Tasmar Side Effects May Lead To Stroke Lawsuits
Tasmar | Lawsuits, Lawyers | Side Effects: Stroke, Pulmonary Embolism, Blood Clots, Uterus Cancer
Tasmar, also known as tolcapone, is a C.O.M.T. inhibitor and is used to treat symptoms associated with Parkinson's disease. Tasmar is often used in combination with other Parkinson medications such as levodopa and carbidopa. First approved in January 1998, about ten months on the market Tasmar warnings were issued and a boxed warning was added to Tasmar product labeling. Physicians prescribing Tasmar was advised about reports of a new finding of fatal liver injury associated with the use of Tasmar.
In 1998 Roche issued a warning letter to doctors informing them of the increased risk of liver problems in patients taking Tasmar. The letter suggests that doctors only give Tasmar to those patients who do not respond to other similar medications.

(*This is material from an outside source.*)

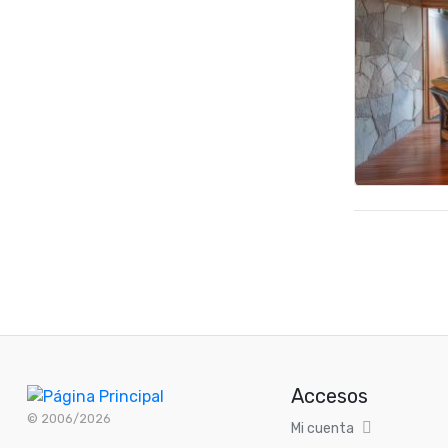
Accesos
© 2006/2026
Mi cuenta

The drug has caused fatal liver failure in at least three people. The more than 60,000 people who have taken Tasmar may be 100 times more likely to develop liver problems than those who have not taken the drug. Roche refers to the liver damage caused by Tasmar as a "hepatocellular injury.

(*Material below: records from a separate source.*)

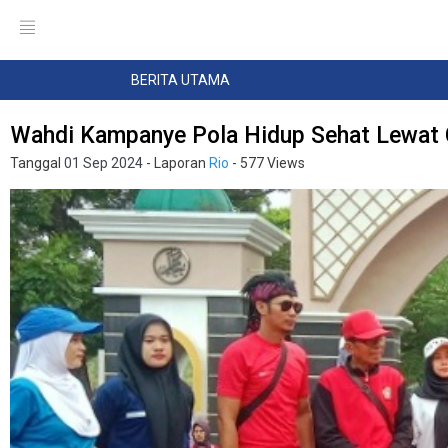
BERITA UTAMA
Wahdi Kampanye Pola Hidup Sehat Lewat
Tanggal
01 Sep 2024
- Laporan
Rio
- 577 Views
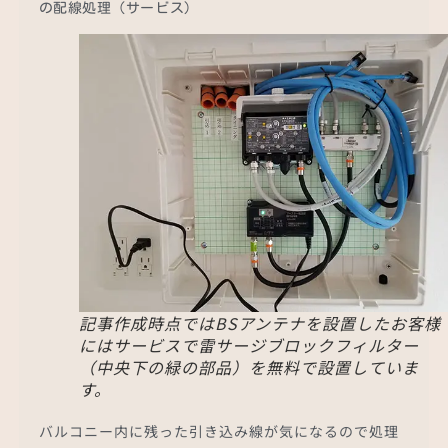
の配線処理（サービス）
記事作成時点ではBSアンテナを設置したお客様
にはサービスで雷サージブロックフィルター
（中央下の緑の部品）を無料で設置していま
す。
バルコニー内に残った引き込み線が気になるので処理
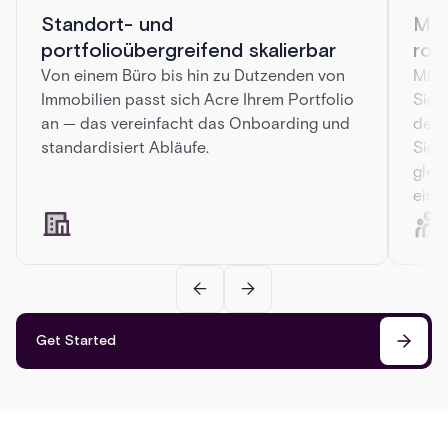
Standort- und
Meh
portfolioübergreifend skalierbar
rol
Von einem Büro bis hin zu Dutzenden von
Mini
Immobilien passt sich Acre Ihrem Portfolio
Sich
an — das vereinfacht das Onboarding und
den 
standardisiert Abläufe.
Sich
glei
einh
Get Started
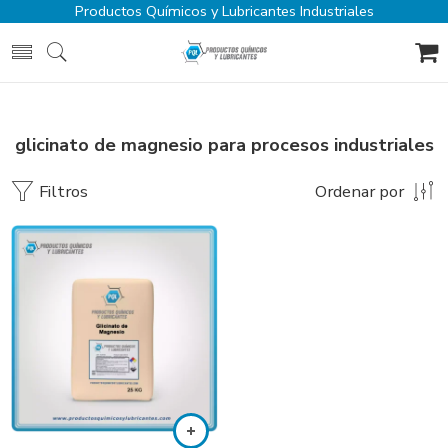
Productos Químicos y Lubricantes Industriales
glicinato de magnesio para procesos industriales
Filtros
Ordenar por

The adverse Tasmar effects led the manufacturer and the FDA to recommend significant changes in how Tasmar is used, reserved only for patients who do not have severe movement abnormalities and who do not respond to or who are not appropriate candidates for alternate treatments. Patients were advised to self-monitor themselves while on Tasmar for signs of liver disease, including jaundice, fatigue, and loss of appetite. In addition, patients that fail to show a substantial clinical benefit in the initial three weeks of Tasmar treatment were advised to be withdrawn from the drug.